Source passage ▸
We do the same for our compute nodes, but I prefer keep the head node
independent of any other servers to ensure that it can boot up and
function fully by itself. I've spent plenty of time untangling nasty
messes caused by an crashed NFS server holding system files for other nodes.
Cheers,
JB
On 3/11/14 7:17 AM, Andy Riebs wrote:
We keep slurm.conf on a shared NFS partition, which may be adding some
noise to the situation, but it does make it easier to propagate
system-wide changes.
Andy
On 03/10/2014 09:44 PM, Williams, Kevin E. (Federal SIP) wrote:
Hey there. Are you not using /etc/slurm as the dir for the conf
files? Also, if the files differ across the cluster, then the flag to
ignore differences needs to be set in the files. I assume that you
copied out the edited file to all nodes prior to the reconfig. Other
than that, I have not seen any issues when changing the config while
slurm is running and using reconfig to initiate the changes.
-----Original Message-----
From: Riebs, Andy
Sent: Monday, March 10, 2014 3:21 PM
To: slurm-dev
Subject: [slurm-dev] slurmd crashed on *some* nodes after "scontrol
reconfigure"
I had edited slurm.conf to create a couple of new slurm partitions.

Raw data ▸

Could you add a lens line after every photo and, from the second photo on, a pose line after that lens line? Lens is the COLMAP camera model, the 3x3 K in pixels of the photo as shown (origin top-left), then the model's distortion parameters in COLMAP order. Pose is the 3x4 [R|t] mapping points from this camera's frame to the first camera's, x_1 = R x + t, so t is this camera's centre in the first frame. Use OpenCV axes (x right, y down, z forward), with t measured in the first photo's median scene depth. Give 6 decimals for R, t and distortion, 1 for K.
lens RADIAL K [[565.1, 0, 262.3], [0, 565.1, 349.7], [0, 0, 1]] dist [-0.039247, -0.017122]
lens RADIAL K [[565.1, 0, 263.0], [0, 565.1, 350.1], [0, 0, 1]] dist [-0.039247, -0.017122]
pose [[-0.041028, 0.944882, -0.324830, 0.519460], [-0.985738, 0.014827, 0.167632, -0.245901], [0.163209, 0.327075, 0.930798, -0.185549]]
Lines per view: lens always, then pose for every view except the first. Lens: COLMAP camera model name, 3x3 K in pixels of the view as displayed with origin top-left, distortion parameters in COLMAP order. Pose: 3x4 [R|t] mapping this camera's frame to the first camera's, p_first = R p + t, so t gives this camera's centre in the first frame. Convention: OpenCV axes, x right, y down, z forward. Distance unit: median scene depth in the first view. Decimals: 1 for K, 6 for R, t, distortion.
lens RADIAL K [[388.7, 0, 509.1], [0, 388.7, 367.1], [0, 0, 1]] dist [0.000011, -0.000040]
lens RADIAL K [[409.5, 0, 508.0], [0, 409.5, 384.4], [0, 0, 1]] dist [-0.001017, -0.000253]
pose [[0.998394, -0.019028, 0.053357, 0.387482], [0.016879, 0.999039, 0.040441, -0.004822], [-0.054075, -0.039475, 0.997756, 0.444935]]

* * *

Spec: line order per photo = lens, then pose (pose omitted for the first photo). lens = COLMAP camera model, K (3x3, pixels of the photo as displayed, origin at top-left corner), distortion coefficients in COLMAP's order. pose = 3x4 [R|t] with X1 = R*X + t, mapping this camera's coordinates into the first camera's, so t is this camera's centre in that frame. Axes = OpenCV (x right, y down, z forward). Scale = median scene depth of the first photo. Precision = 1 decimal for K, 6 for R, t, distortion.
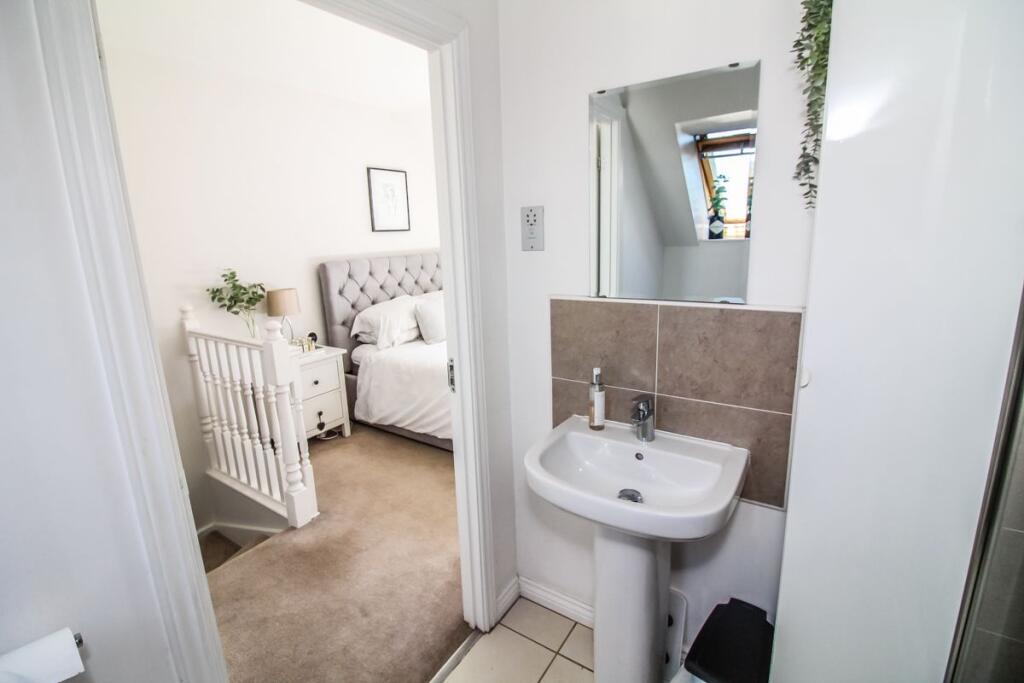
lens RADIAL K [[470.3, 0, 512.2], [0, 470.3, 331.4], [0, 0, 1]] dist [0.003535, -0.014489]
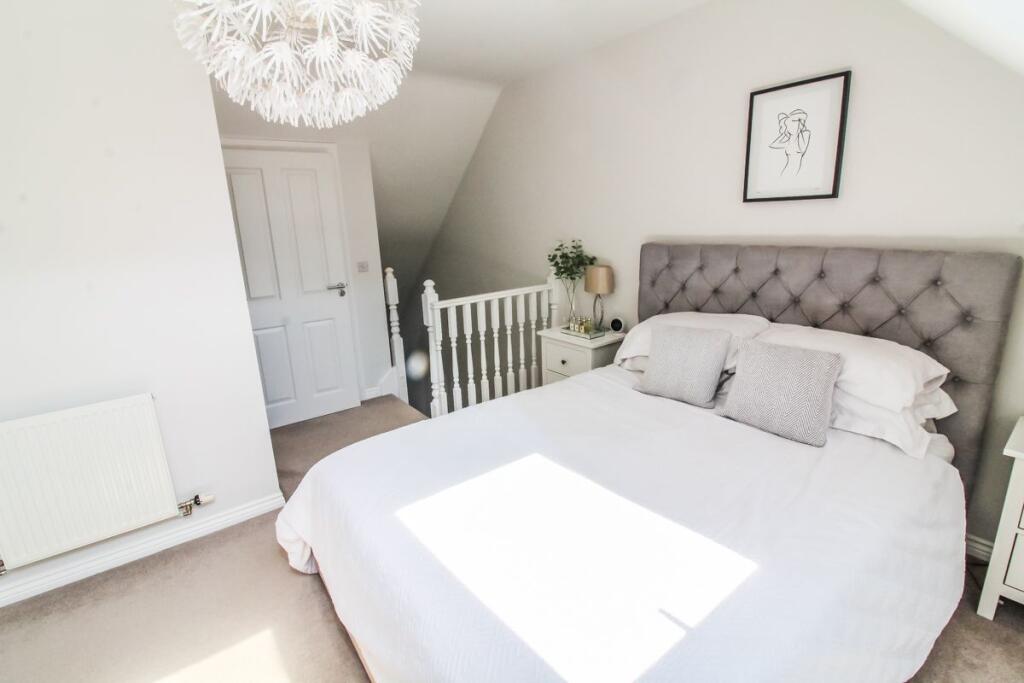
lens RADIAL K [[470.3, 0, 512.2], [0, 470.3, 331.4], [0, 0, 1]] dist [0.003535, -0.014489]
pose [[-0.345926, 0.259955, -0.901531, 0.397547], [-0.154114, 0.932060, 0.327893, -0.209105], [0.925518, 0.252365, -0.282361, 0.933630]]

Your tasks ▸
1. Who are the people who write messages in the Slurm mailing-list thread? Give each person's name once.
2. Could you write the next few sentences of the Slurm mailing-list thread, picking up after its final sentence?

Responses to the tasks ▸
1.
JB
Andy Riebs
Kevin E. Williams

2.
In what appears to be a flukey coincidence, the slurmd daemons on 32
contiguous nodes apparently failed while slurmctld was reconfiguring
itself.
The slurmctld log,
[2014-03-10T12:36:23.428] Processing RPC: REQUEST_RECONFIGURE from
uid=0 [2014-03-10T12:36:23.484] restoring original state of nodes
[2014-03-10T12:36:23.502] read_slurm_conf: backup_controller not
specified.
[2014-03-10T12:36:23.779] _slurm_rpc_reconfigure_controller: completed
usec=351616
From one of the compute nodes,
[2014-03-10T12:36:23.666] s_p_parse_file: unable to status file
"/home/slurm/slurm.conf"
[2014-03-10T12:36:23.666] fatal: something wrong with opening/reading
conf file
Has anyone seen this before? slurm.conf is on an NFS server, so it's
possible we've got a configuration error there.
In any event, I'm wondering if slurmd should retry when it sees this
failure. None of the other nodes were apparently affected.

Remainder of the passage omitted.